The 2000 presidential election didn’t help calm Republican fears about electoral shenanigans by Democrats in big city counties. Remember Al Gore wanting a recount, but only a recount in Florida’s three largest counties…all Democrat counties.

And now in 2004, Republican Dino Rossi has lost the closest gubernatorial election in American history, 129 votes, to Democrat Christine Gregoire. Washington state, like Maryland in 1994, and like Oregon today, has not elected a Republican to the governorship in two decades. The last Washington Republican governor was John Spellman, elected in 1980, but defeated for reelection in 1984 by Democrat Booth Gardner.

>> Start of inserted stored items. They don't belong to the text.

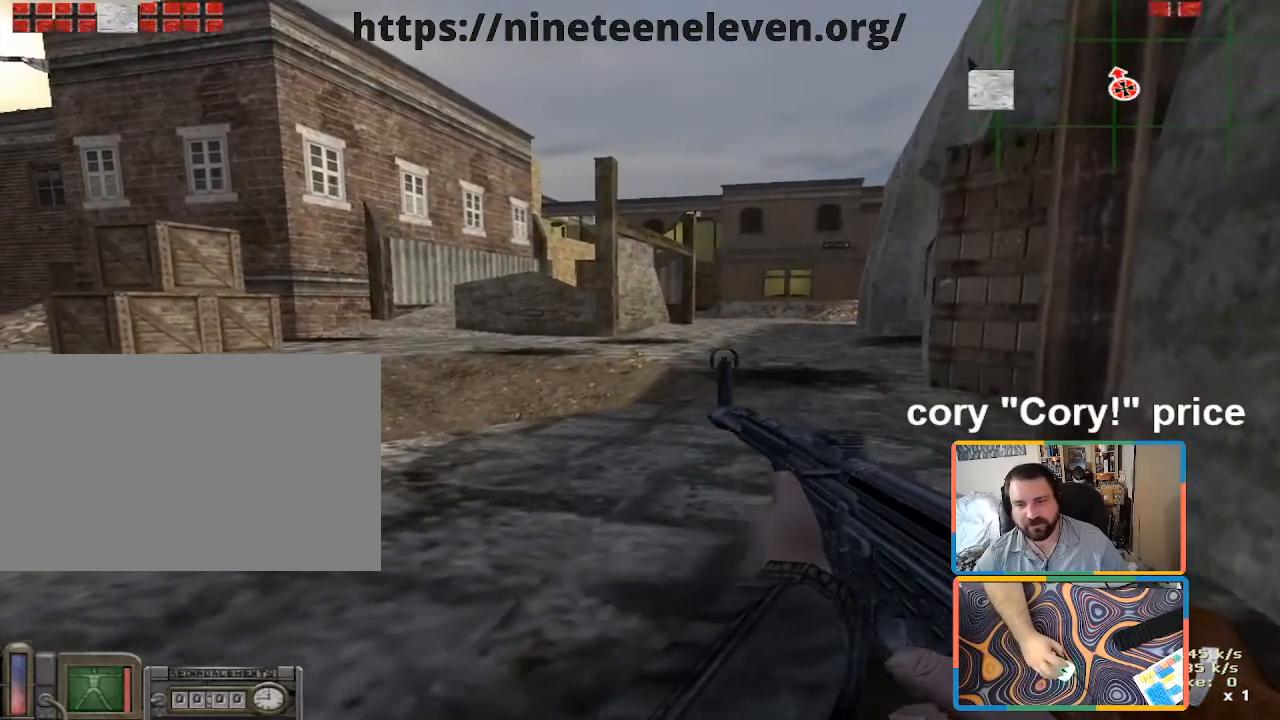
{"keys": ["ctrl", "w"], "mouse": [], "events": [[233, "d", "down"], [383, "d", "up"]]}
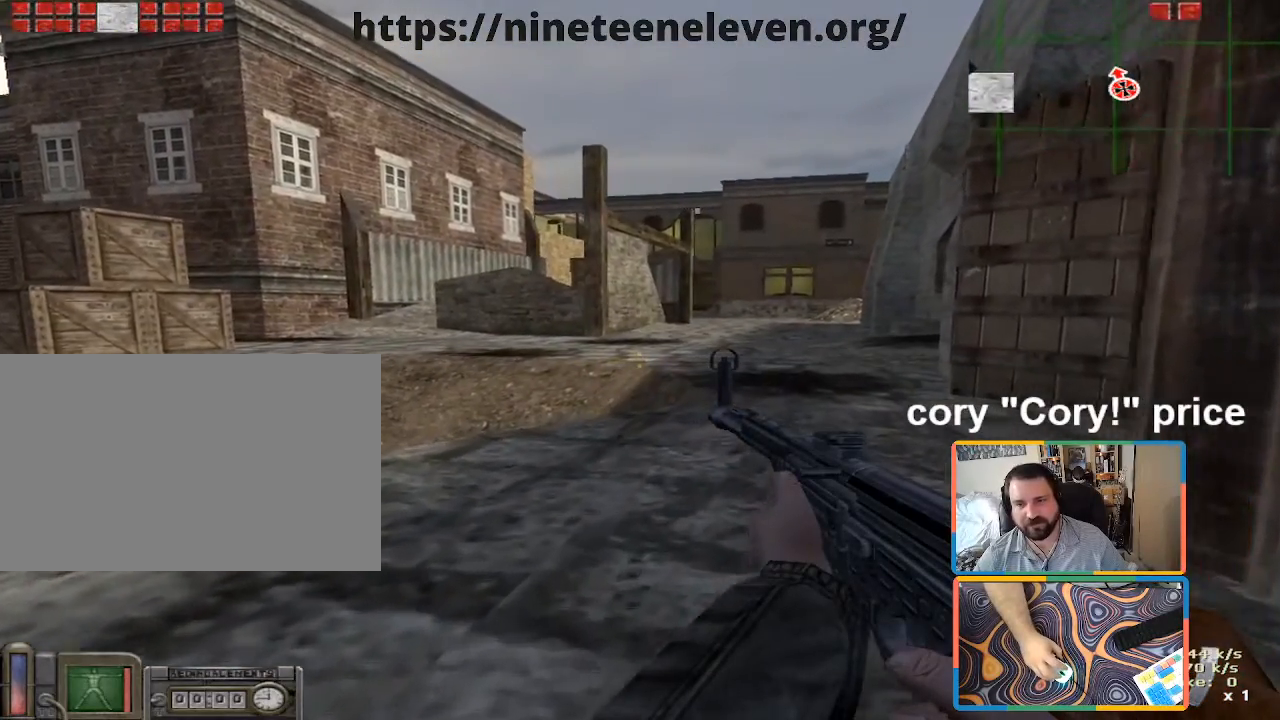
{"keys": ["ctrl", "d", "w"], "mouse": [], "events": [[66, "d", "down"], [300, "d", "up"], [433, "d", "down"]]}
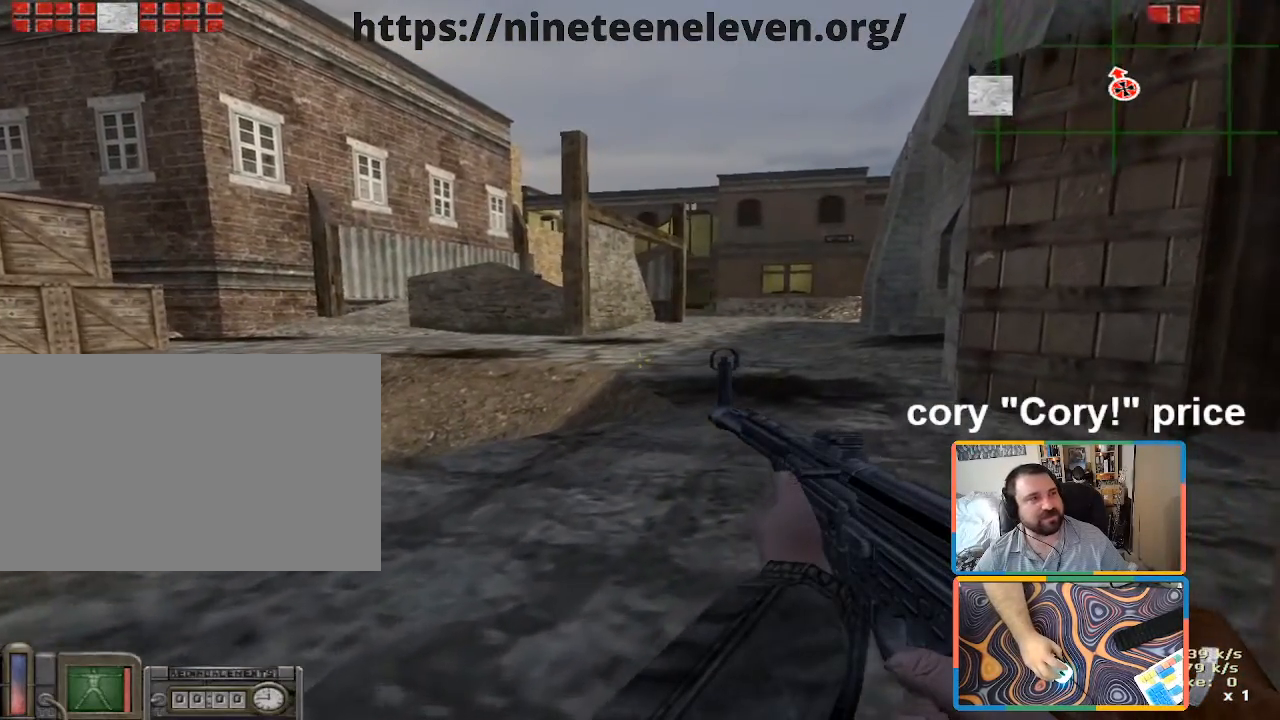
{"keys": ["ctrl", "w"], "mouse": [], "events": [[133, "d", "up"]]}
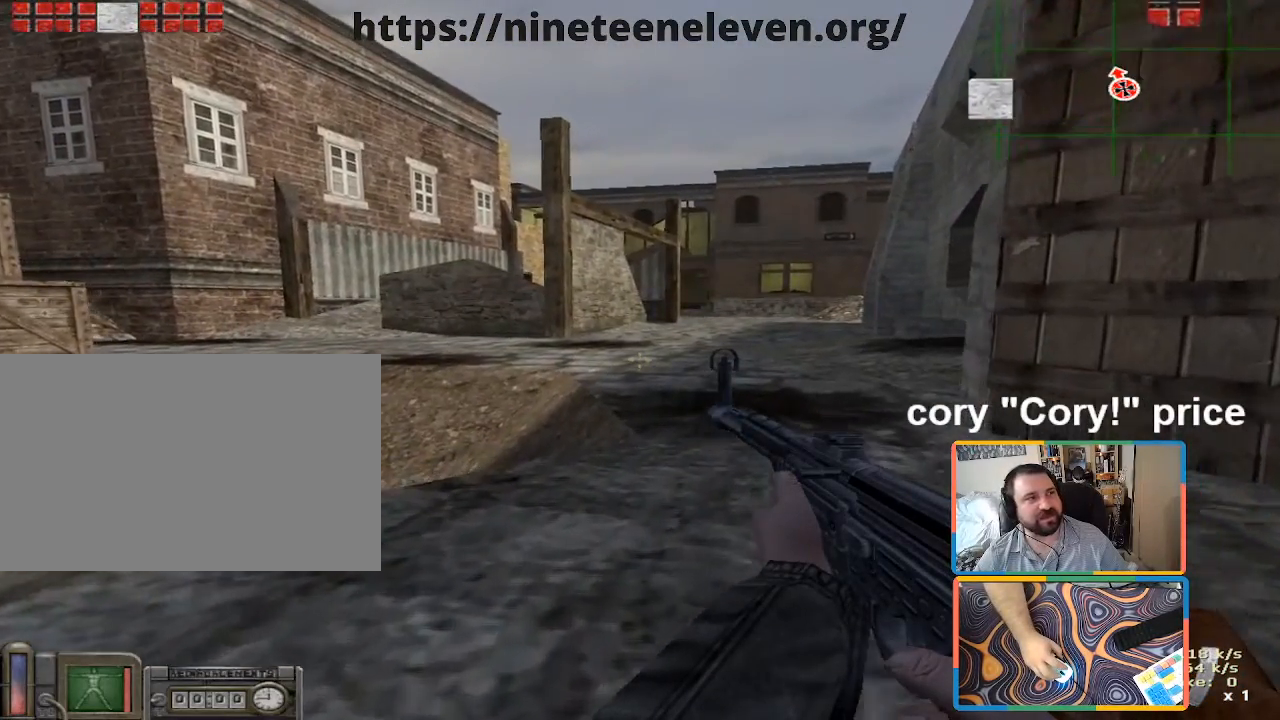
{"keys": ["ctrl", "w"], "mouse": [], "events": [[133, "d", "down"], [283, "d", "up"]]}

Rossi, who won the election in the first count and also won in the second count, and who carried 31 of 39 of the state’s counties, eventually lost the third count, the manual recount. While Rossi is expected to take the Nixon route and (for the good of the state) not sue, still, questions remain. Republicans are experiencing a growing sense of uneasiness that in very close elections Democrats will always prevail because of the straggling and questionable votes that Democrats always seem able to produce from their large, urban counties.

Some of the more troubling aspects of the Gregoire/Rossi election:

Why were large Republican counties, Clark and Spokane, able to do their manual recount and change the outcome by only 2 and 7 votes respectively, while King County’s recount meant a change in favor of Gregoire of 179 votes? (And in this election those 179 votes meant everything.)

Why was King County, a county which is two-thirds Democrat, the only county in the state to find uncounted ballots at the county’s election headquarters? (And how convenient was it that one of those uncounted ballots just happened to belong to a

King County councilman, immediately giving the uncounted ballots credibility with the media they would not have had otherwise.)